Go through the listing below and repeat it exactly, dropping the pictures.

__Records shown__.
******
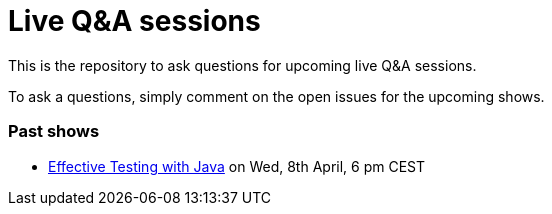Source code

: = Live Q&A sessions

This is the repository to ask questions for upcoming live Q&amp;A sessions.

To ask a questions, simply comment on the open issues for the upcoming shows.

=== Past shows

- https://github.com/sdaschner/live-qa-sessions/issues/1[Effective Testing with Java^] on Wed, 8th April, 6 pm CEST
******
__Answer section__.
Source code

: = Live Q&A sessions

This is the repository to ask questions for upcoming live Q&amp;A sessions.

To ask a questions, simply comment on the open issues for the upcoming shows.

=== Past shows

- https://github.com/sdaschner/live-qa-sessions/issues/1[Effective Testing with Java^] on Wed, 8th April, 6 pm CEST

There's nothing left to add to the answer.